On one level, the concept of an estate is not that unfamiliar. Any Texas fan of “Downton Abbey” can tell you that term refers to a large mansion and its grounds.
That’s true, of course, but in the legal world, the term “estate” means something very different entirely. It is important that all adults have an understanding of what an estate is, because being well-informed about this legal concept makes it less likely that a person will leave some important matter unattended to or valuable rights unexercised.
In very general legal terms, an estate refers to all that a person owns, meaning all the things that may be distributed upon his or her death. While that includes the common-sense things, like cash, real estate and personal possessions, it also means the legal rights that a person has. (Not all legal rights survive the death of the holder, but some do.)

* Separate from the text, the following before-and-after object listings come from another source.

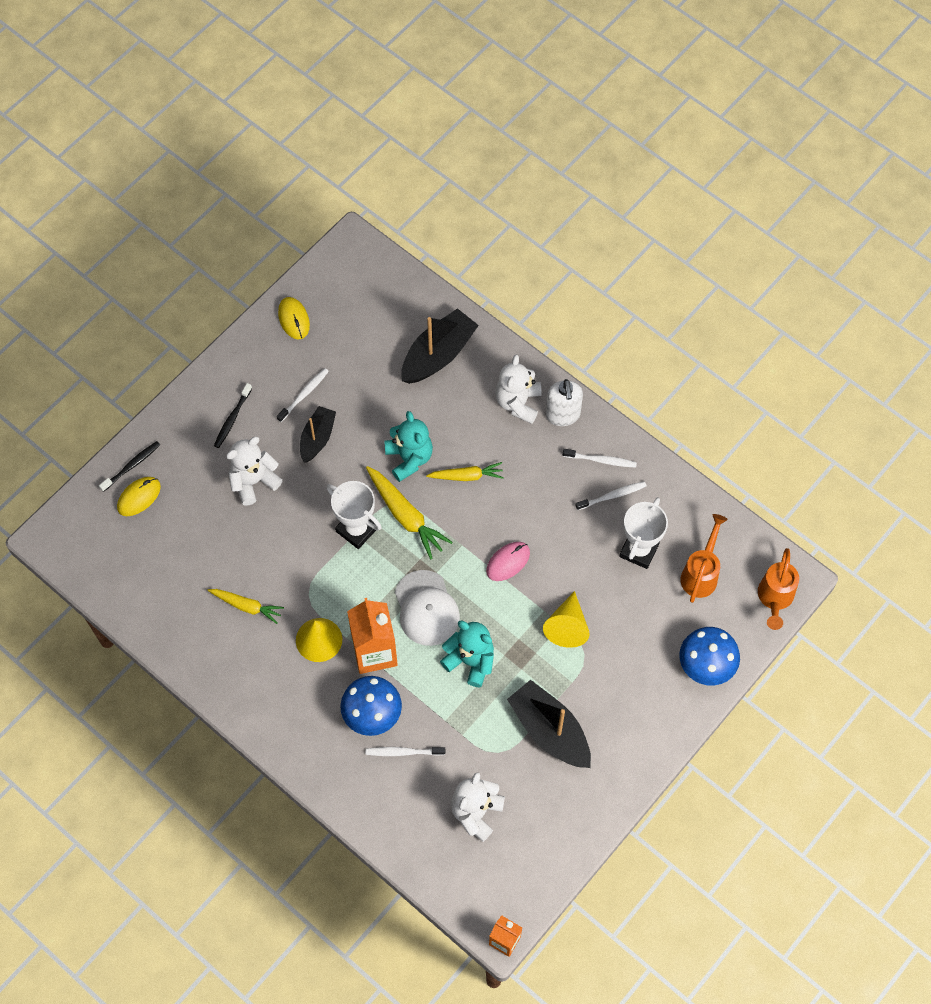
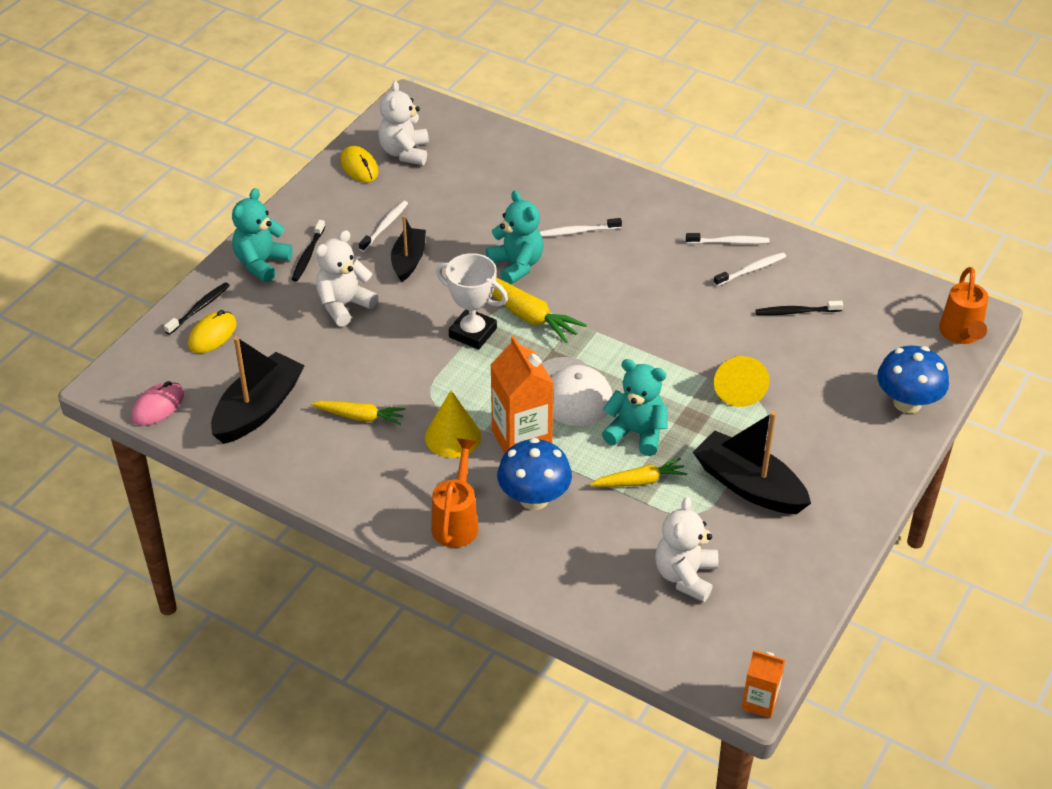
camera: 10 degrees left, 20 degrees down
(191, 422) = (261, 263): none -> turquoise teddy bear
(403, 752) = (581, 529): white toothbrush -> white toothbrush (578, 231)
(438, 355) = (525, 178): black boat -> black boat (258, 409)
(467, 476) = (585, 272): yellow carrot -> yellow carrot (639, 481)
(508, 562) = (653, 340): pink mouse -> pink mouse (158, 406)
(518, 402) = (623, 206): white teddy bear -> white teddy bear (405, 152)
(562, 415) = (675, 210): white soap dispenser -> none
(639, 550) = (796, 312): white trophy -> black toothbrush
(701, 573) = (872, 323): orange watering can -> orange watering can (457, 521)

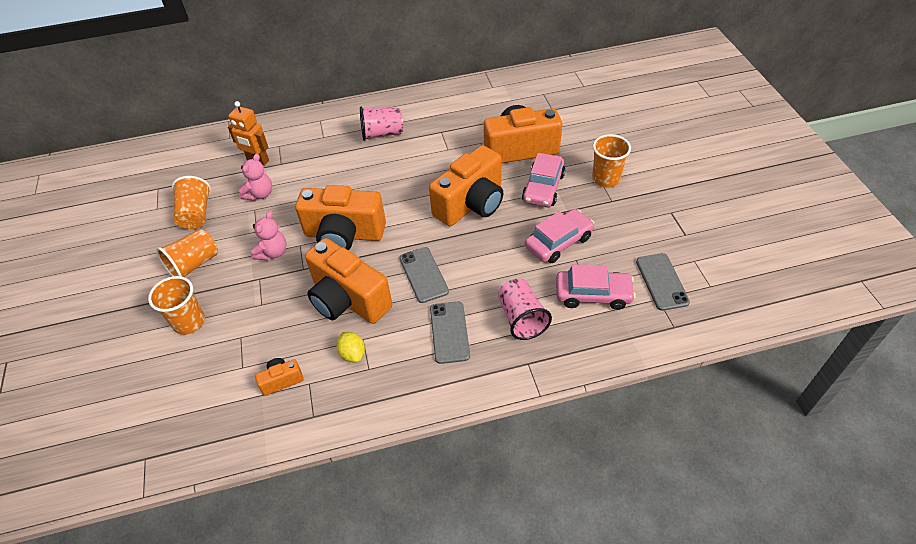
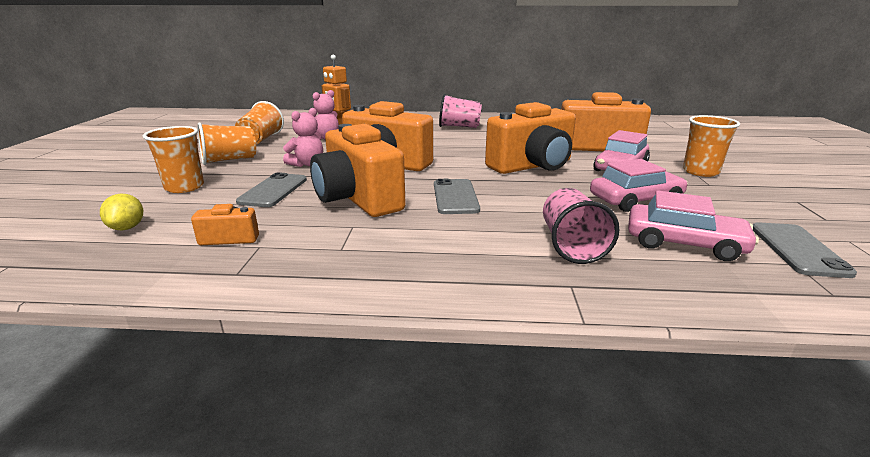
camera: 15 degrees right, 25 degrees down
(353, 354) = (331, 234): yellow lemon -> yellow lemon (127, 228)
(449, 332) = (465, 239): grey phone -> grey phone (273, 190)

What brings this up is recent news that the estate of an independent contractor who was killed at a Dallas worksite was granted permission by a court to intervene in a related case against an insurance company. The federal judge overseeing the case agreed that the estate of the deceased worker had an interest in the case, and so permitted it to become involved.
We mention this story because it is an example of how an estate can exercise certain legal rights that a person has, even if the person is deceased. Because our legal system recognizes the concept of an estate, worthy and important legal rights do not necessarily vanish upon a person’s death.
A single blog post is not quite the right medium to elaborate in great detail on every aspect and element of the legal concept of an estate, but hopefully, this post has given you a good, fundamental understanding of its contours. It is likely that future posts will also inform your understanding of the legal concept of an estate.